Keypoint text descriptions:

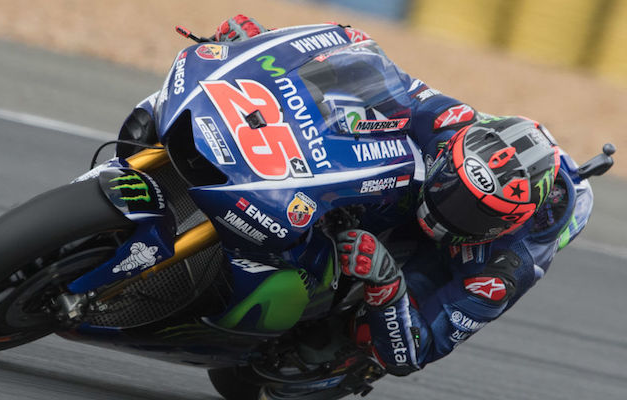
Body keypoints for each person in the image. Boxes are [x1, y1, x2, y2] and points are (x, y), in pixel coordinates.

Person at [124, 15, 595, 399]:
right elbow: (359, 72)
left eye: (473, 214)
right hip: (411, 181)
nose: (448, 211)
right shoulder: (452, 122)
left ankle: (335, 352)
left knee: (354, 336)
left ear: (505, 224)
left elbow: (416, 352)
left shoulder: (505, 265)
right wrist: (259, 49)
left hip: (438, 261)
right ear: (455, 149)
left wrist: (387, 286)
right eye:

• **What the task asks**
Identify the lines in the entries that hold "right" and return each one.

• **Answer to the problem**
right elbow: (359, 72)
right hip: (411, 181)
right shoulder: (452, 122)
right wrist: (259, 49)
right ear: (455, 149)
right eye:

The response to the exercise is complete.